● WHAT THIS TASK INVOLVES:
Among the lines below, which ones contain the word "ChartNumber"? Copy every such line.

● DATA:
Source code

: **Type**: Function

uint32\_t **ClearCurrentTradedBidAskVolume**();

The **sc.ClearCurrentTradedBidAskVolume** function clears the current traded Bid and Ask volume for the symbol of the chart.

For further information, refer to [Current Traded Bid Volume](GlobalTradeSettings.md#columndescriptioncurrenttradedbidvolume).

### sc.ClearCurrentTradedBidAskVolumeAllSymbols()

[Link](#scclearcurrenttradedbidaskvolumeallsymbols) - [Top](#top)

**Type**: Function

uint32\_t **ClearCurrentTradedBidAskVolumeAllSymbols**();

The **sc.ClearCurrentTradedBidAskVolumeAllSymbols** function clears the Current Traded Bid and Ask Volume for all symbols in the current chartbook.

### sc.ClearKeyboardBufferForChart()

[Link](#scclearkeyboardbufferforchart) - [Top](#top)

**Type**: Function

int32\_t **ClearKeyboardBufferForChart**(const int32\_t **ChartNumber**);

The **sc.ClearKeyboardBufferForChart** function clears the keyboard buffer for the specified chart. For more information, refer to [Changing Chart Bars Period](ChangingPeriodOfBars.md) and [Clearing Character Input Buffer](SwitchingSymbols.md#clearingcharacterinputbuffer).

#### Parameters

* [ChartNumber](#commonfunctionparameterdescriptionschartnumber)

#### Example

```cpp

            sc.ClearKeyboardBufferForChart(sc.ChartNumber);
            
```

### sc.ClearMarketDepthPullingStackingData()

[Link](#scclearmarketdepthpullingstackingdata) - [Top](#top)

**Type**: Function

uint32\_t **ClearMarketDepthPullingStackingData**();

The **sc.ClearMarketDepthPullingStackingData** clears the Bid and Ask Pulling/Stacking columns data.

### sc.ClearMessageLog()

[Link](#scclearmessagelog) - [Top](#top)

● RESULT BELOW:
int32\_t **ClearKeyboardBufferForChart**(const int32\_t **ChartNumber**);
* [ChartNumber](#commonfunctionparameterdescriptionschartnumber)
            sc.ClearKeyboardBufferForChart(sc.ChartNumber);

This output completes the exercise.